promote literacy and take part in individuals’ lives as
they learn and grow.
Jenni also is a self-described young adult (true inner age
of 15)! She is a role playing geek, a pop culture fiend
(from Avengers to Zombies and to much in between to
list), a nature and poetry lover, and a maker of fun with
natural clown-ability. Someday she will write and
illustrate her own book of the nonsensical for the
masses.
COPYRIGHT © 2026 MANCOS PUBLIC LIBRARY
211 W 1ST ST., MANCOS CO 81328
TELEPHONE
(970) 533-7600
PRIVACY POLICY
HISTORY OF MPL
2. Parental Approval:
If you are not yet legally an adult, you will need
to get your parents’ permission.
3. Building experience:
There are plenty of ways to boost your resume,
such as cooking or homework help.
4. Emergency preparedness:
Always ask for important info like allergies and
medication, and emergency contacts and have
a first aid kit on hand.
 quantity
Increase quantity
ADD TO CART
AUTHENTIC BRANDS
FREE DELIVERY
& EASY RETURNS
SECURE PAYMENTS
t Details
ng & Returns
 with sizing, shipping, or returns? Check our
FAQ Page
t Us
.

§ §

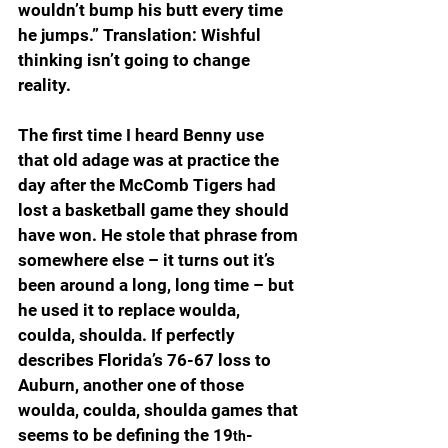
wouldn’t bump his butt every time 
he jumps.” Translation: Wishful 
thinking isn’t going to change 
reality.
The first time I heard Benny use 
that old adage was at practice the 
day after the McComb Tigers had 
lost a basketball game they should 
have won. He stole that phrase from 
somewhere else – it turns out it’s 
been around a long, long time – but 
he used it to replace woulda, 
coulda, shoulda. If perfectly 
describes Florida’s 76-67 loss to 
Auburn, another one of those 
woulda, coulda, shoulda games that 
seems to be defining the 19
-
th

§ §

• [WORK REQUIRED] In the entries above, find the line with "promote literacy and" and the line with "(from Avengers to", then restate word for word both of them and every line between, with nothing more.

• [SOLUTION TO THIS EXERCISE]
promote literacy and take part in individuals’ lives as
they learn and grow.
Jenni also is a self-described young adult (true inner age
of 15)! She is a role playing geek, a pop culture fiend
(from Avengers to Zombies and to much in between to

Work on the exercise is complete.